- Problem statement -
Copy every line of the items below word for word, leaving out the pictures.

BEGIN Recorded information

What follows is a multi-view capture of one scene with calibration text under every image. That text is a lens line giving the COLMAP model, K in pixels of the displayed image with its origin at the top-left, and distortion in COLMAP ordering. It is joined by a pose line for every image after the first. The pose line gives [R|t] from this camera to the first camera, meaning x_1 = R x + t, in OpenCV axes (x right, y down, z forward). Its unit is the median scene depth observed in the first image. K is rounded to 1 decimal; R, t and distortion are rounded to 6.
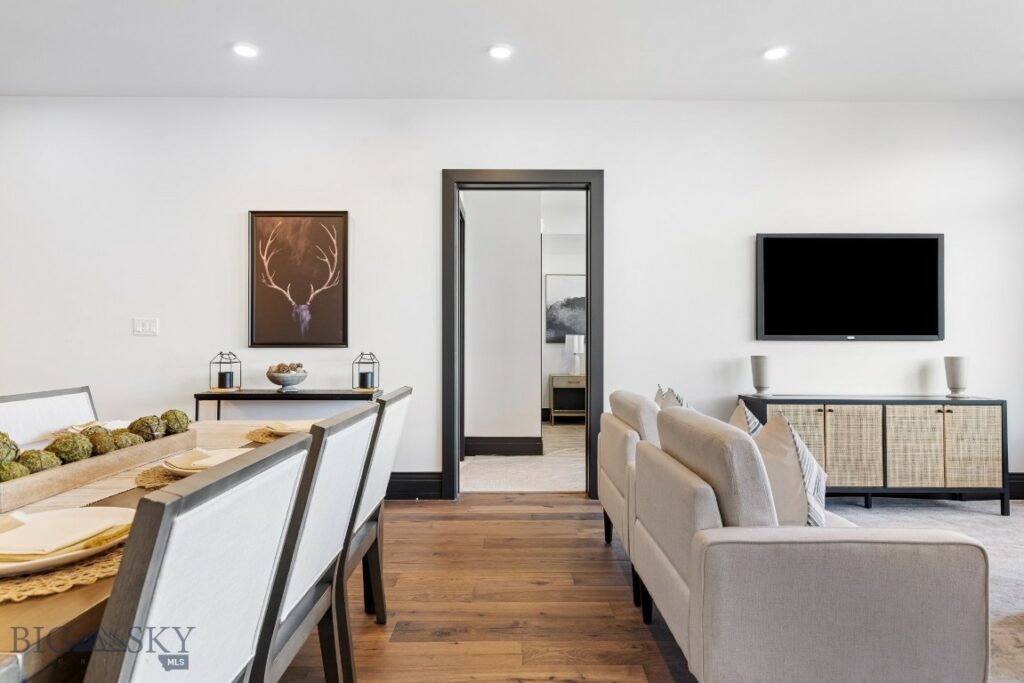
lens RADIAL K [[580.8, 0, 512.6], [0, 580.8, 311.4], [0, 0, 1]] dist [0.005565, 0.000822]
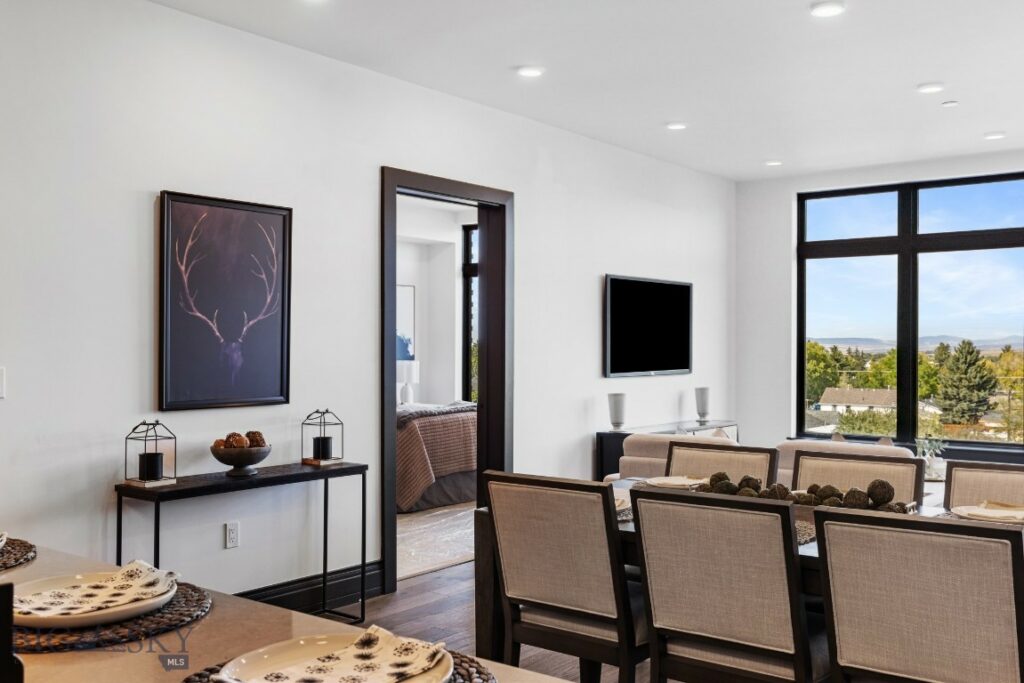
lens RADIAL K [[989.0, 0, 512.0], [0, 989.0, 341.5], [0, 0, 1]] dist [-0.002876, 0.005165]
pose [[0.614181, 0.003318, 0.789158, -1.052358], [-0.002229, 0.999994, -0.002469, -0.010438], [-0.789162, -0.000243, 0.614185, 0.062512]]
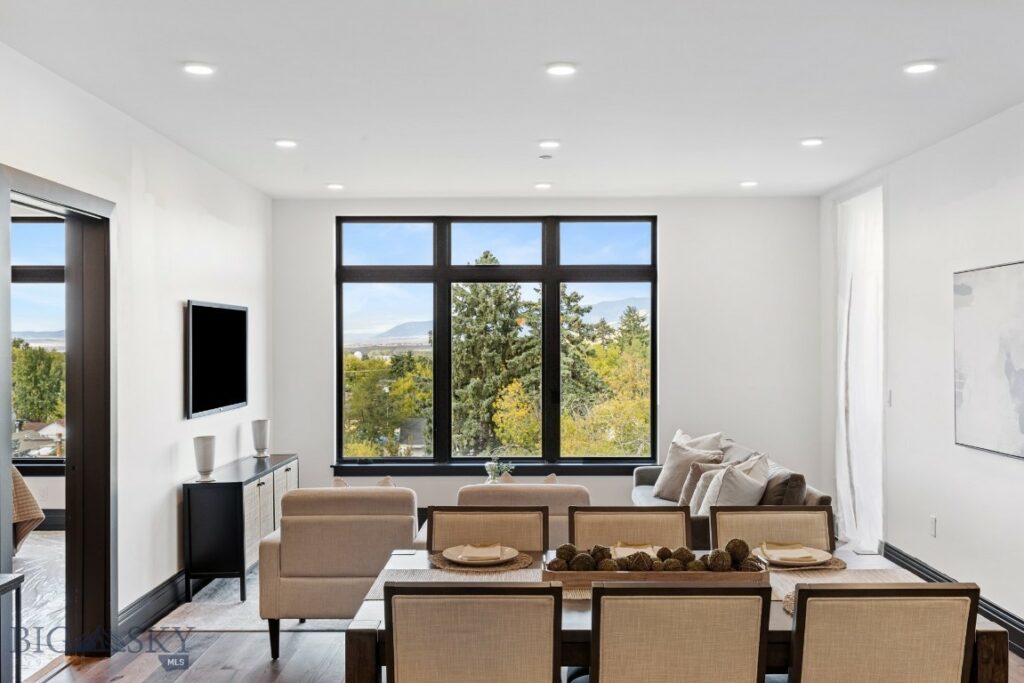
lens RADIAL K [[997.9, 0, 512.0], [0, 997.9, 341.5], [0, 0, 1]] dist [-0.000789, 0.000649]
pose [[0.013068, 0.000065, 0.999915, -1.100793], [0.001281, 0.999999, -0.000081, -0.069789], [-0.999914, 0.001282, 0.013067, 0.484484]]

END Recorded information

- The completed task -
What follows is a multi-view capture of one scene with calibration text under every image. That text is a lens line giving the COLMAP model, K in pixels of the displayed image with its origin at the top-left, and distortion in COLMAP ordering. It is joined by a pose line for every image after the first. The pose line gives [R|t] from this camera to the first camera, meaning x_1 = R x + t, in OpenCV axes (x right, y down, z forward). Its unit is the median scene depth observed in the first image. K is rounded to 1 decimal; R, t and distortion are rounded to 6.
lens RADIAL K [[580.8, 0, 512.6], [0, 580.8, 311.4], [0, 0, 1]] dist [0.005565, 0.000822]
lens RADIAL K [[989.0, 0, 512.0], [0, 989.0, 341.5], [0, 0, 1]] dist [-0.002876, 0.005165]
pose [[0.614181, 0.003318, 0.789158, -1.052358], [-0.002229, 0.999994, -0.002469, -0.010438], [-0.789162, -0.000243, 0.614185, 0.062512]]
lens RADIAL K [[997.9, 0, 512.0], [0, 997.9, 341.5], [0, 0, 1]] dist [-0.000789, 0.000649]
pose [[0.013068, 0.000065, 0.999915, -1.100793], [0.001281, 0.999999, -0.000081, -0.069789], [-0.999914, 0.001282, 0.013067, 0.484484]]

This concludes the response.